----- Data for analysis -----
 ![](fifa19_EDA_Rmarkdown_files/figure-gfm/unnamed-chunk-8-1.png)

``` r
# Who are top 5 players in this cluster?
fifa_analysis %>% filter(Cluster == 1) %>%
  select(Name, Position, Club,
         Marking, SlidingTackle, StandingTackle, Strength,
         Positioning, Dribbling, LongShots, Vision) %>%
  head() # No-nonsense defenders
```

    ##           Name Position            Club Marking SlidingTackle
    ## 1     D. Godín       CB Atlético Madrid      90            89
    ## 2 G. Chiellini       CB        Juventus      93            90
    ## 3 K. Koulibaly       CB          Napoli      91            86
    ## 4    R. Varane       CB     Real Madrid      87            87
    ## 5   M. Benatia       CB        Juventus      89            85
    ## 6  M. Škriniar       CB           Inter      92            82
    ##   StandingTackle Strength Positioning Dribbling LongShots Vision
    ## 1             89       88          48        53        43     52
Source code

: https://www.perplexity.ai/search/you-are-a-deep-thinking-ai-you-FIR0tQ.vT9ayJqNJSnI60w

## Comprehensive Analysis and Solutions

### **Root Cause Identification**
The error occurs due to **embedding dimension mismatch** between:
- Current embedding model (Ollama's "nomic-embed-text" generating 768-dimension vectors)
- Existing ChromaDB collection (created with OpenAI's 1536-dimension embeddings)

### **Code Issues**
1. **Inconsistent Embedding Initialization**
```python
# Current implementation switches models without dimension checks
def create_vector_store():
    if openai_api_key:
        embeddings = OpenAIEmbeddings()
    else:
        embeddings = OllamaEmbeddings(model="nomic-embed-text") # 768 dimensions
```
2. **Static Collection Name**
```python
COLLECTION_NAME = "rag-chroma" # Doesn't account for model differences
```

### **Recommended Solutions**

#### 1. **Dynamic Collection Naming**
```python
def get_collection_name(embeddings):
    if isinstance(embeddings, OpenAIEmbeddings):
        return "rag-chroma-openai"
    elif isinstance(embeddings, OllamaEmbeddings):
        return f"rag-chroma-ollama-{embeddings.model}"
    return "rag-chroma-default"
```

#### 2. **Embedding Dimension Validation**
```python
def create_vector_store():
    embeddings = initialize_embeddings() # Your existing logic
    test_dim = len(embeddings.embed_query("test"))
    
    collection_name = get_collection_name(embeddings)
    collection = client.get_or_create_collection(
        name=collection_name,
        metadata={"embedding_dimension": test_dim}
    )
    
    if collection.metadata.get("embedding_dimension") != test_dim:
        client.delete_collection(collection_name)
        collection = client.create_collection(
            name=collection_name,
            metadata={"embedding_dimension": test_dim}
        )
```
-----
## What is required
State how many lines in the listing above contain "isinstance". Offer nothing besides that number.

## Completed exercise
2